Required action >> Produce a verbatim copy of the data below that contains no pictures.

Given records >>
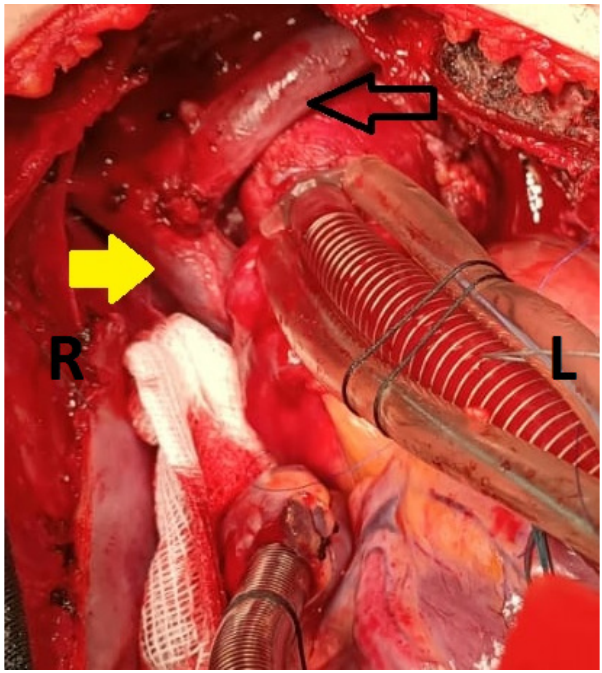
Fig. 1 - Persistent left superior vena cava was carried over the ascending aorta and anastomosis was performed to the medial aspect of right superior vena cava. Black arrow=persistent left superior vena cava; yellow arrow=right superior vena cava; L=left; R=right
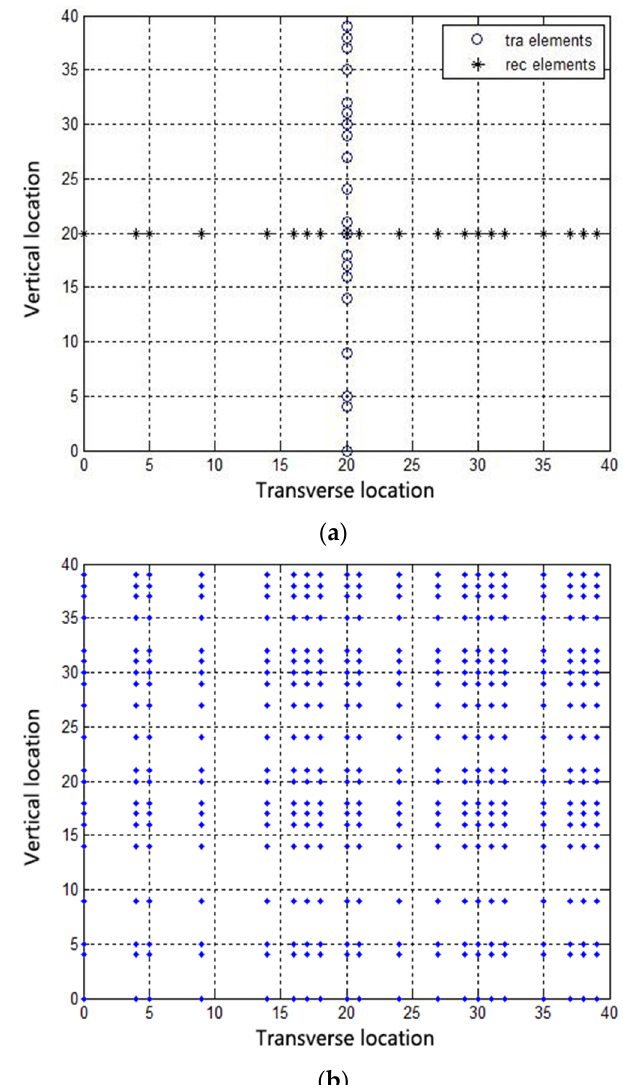
Figure 5. Thinned array from the Mills Cross array and the corresponding virtual array. ( a ) ADS thinned array form the Mills Cross array; ( b ) Virtual Array formed from subfigure ( a ).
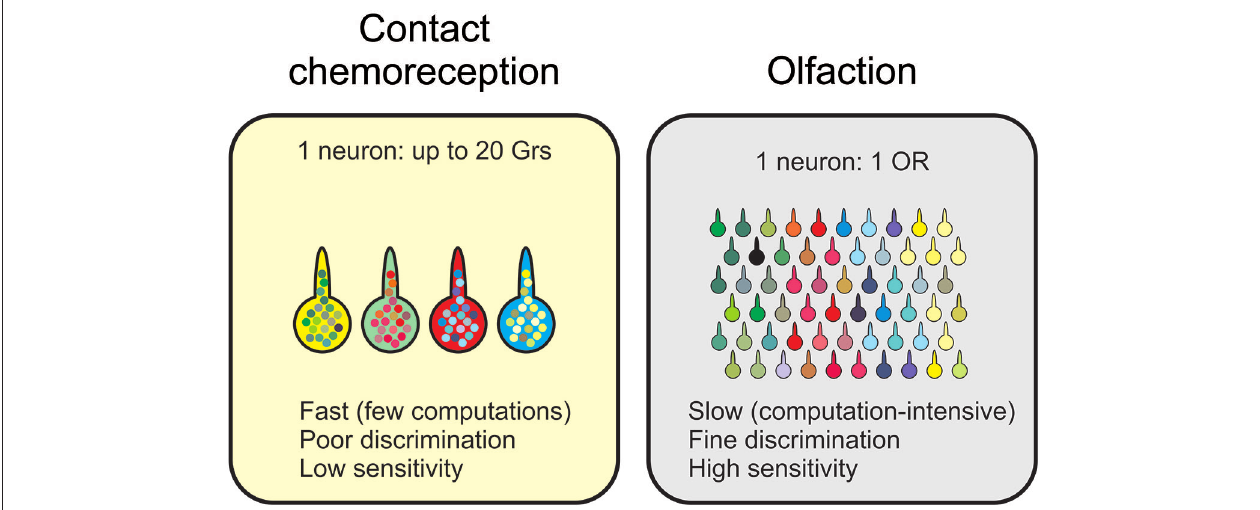
FIGURE 5 | Fundamental differences between olfaction and contact chemoreception in insects. Although taste and olfactory sensilla have similar cellular compositions, the wiring of the neurons to the central nervous system and the number of different receptors expressed in each neuron is very different. These differences certainly impact the discriminative power and the speed at which information is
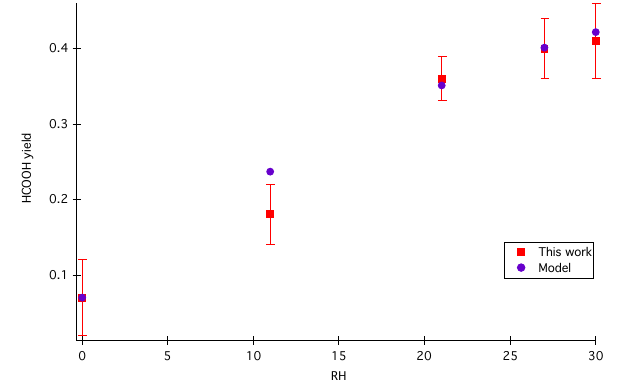
Fig. 7. Modelled HC(O)OH yields as a function of RH%. Figure 8: The annual mean surface formic acid derived from the base case model run.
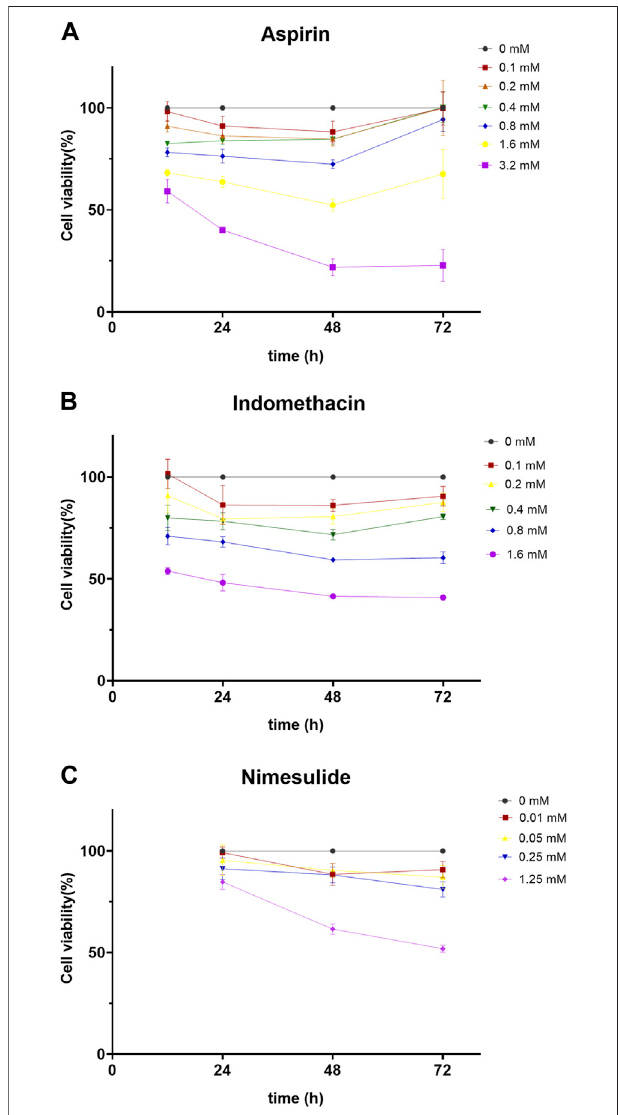
FIGURE 7 | Cell Viability Assay (A,B,C) Aspirin, indomethacin, and nimesulide inhibited cell viability in dose- and time-dependent manner. Cal27 cells were treated with different concentrations of drugs and the viability of these cells was assayed with CCK8 for the indicated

Answer space >>
Fig. 1 - Persistent left superior vena cava was carried over the ascending aorta and anastomosis was performed to the medial aspect of right superior vena cava. Black arrow=persistent left superior vena cava; yellow arrow=right superior vena cava; L=left; R=right
Figure 5. Thinned array from the Mills Cross array and the corresponding virtual array. ( a ) ADS thinned array form the Mills Cross array; ( b ) Virtual Array formed from subfigure ( a ).
FIGURE 5 | Fundamental differences between olfaction and contact chemoreception in insects. Although taste and olfactory sensilla have similar cellular compositions, the wiring of the neurons to the central nervous system and the number of different receptors expressed in each neuron is very different. These differences certainly impact the discriminative power and the speed at which information is
Fig. 7. Modelled HC(O)OH yields as a function of RH%. Figure 8: The annual mean surface formic acid derived from the base case model run.
FIGURE 7 | Cell Viability Assay (A,B,C) Aspirin, indomethacin, and nimesulide inhibited cell viability in dose- and time-dependent manner. Cal27 cells were treated with different concentrations of drugs and the viability of these cells was assayed with CCK8 for the indicated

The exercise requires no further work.